North Korea claims ‘successful’ hydrogen bomb test
Pyongyang says it has successfully conducted a hydrogen bomb test, hours after seismologists detected an artificial earthquake close to the country’s main atomic test site northeast of North Korea.
“The republic’s first hydrogen bomb test has been successfully performed at 10:00 a.m. (0130 GMT) on January 6, 2016, based on the strategic determination of the Workers’ Party,” North Korea’s state-owned broadcaster, KCTV, reported on Wednesday.
“With the perfect success of our historic H-bomb, we have joined the rank of advanced nuclear states,” it added, noting that the test was of a “miniaturized” device.
North Korea’s state news agency later stressed in a statement that Pyongyang will continue to build up its nuclear program as deterrence against potential aggression from the United States.
The statement further underscored that North Korea will act as a responsible nuclear state, and will use its nuclear armament only to defend its sovereignty.
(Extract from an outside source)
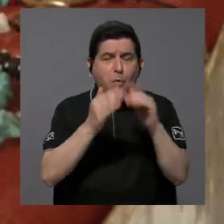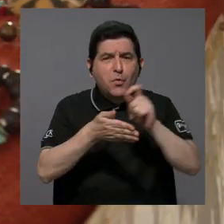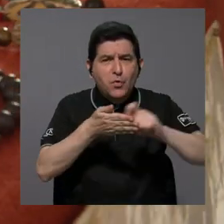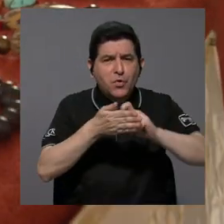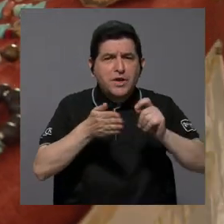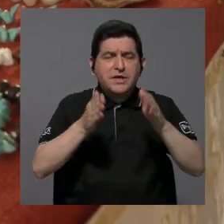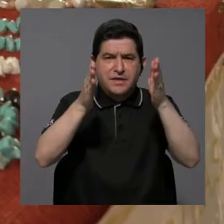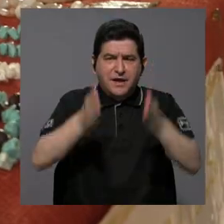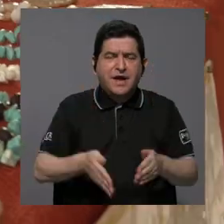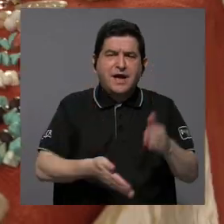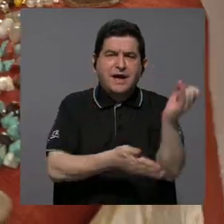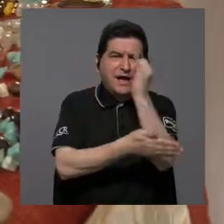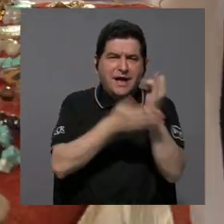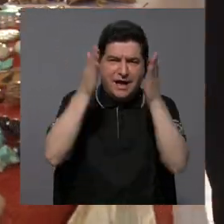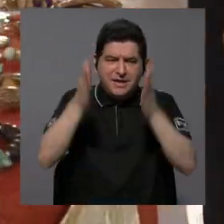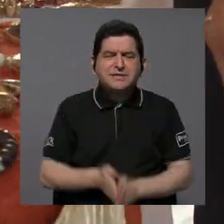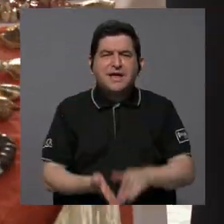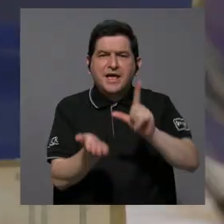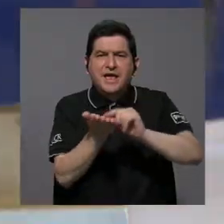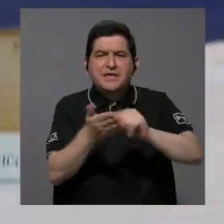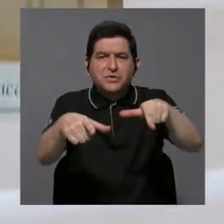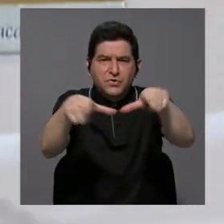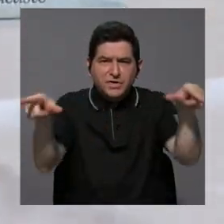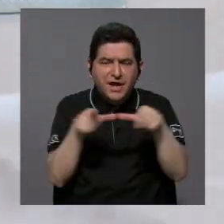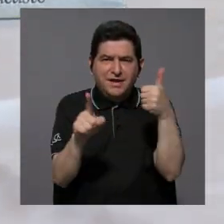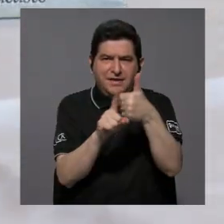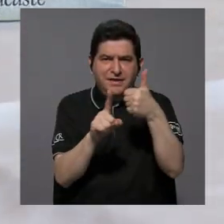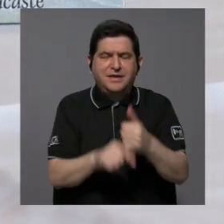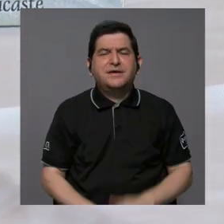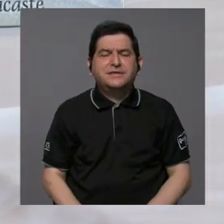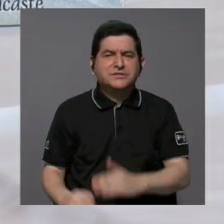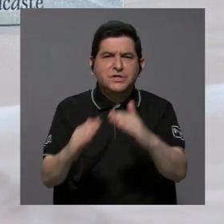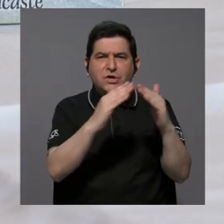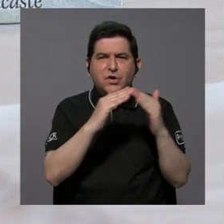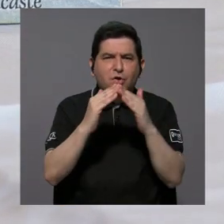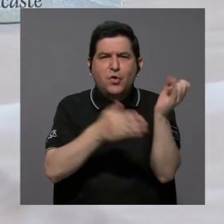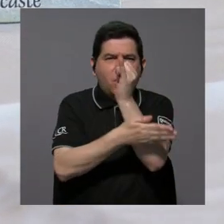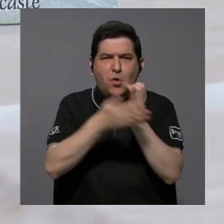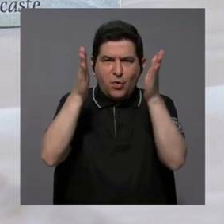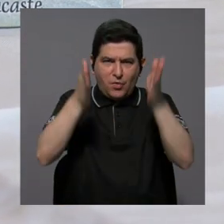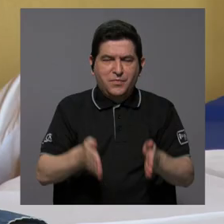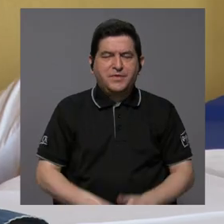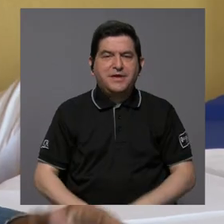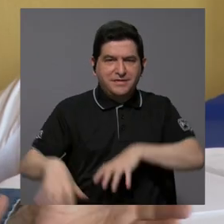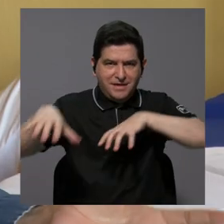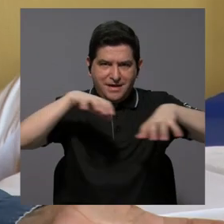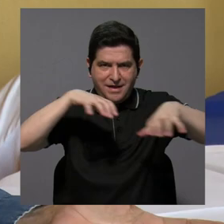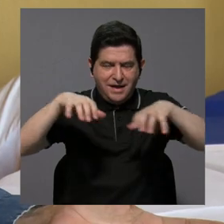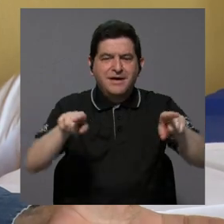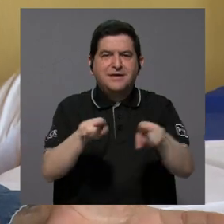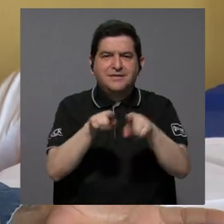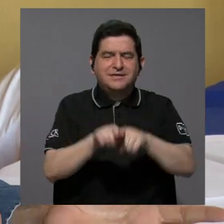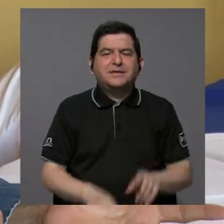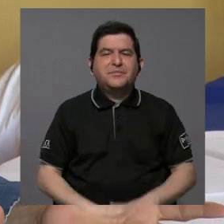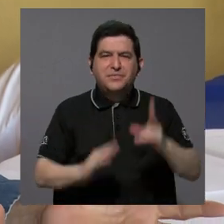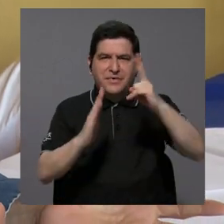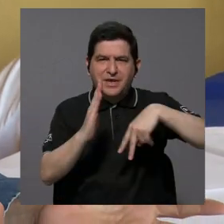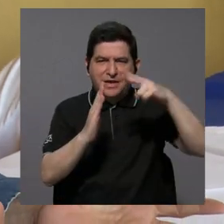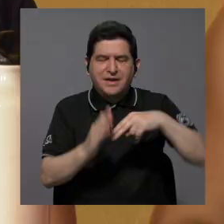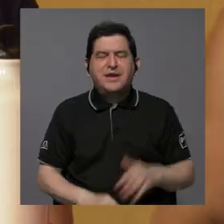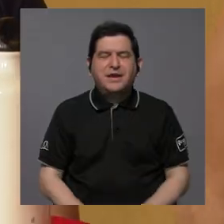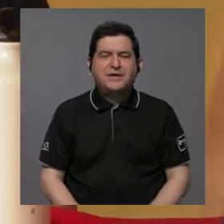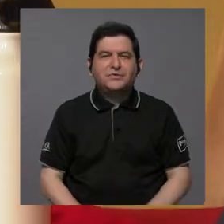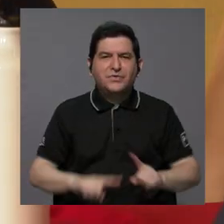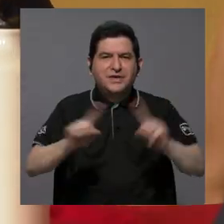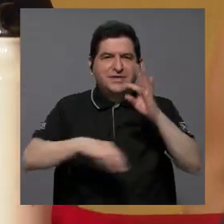de artistas, con editoriales de la región, con comunidades de artistas. La actividad también ofreció lecturas de prosa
North Korea also vowed that it will not transfer its nuclear capabilities to other parties.
The hydrogen bomb test was apparently ordered by North Korean leader Kim Jong-Un himself, and came just two days before his birthday.
The US Geological Survey had reported an artificial earthquake earlier on Wednesday, saying that the epicenter of the quake was some 50 kilometers (30 miles) northwest of Kilju city, which serves as the seat of North Hamgyong Province, and next to the Punggye-ri nuclear test site.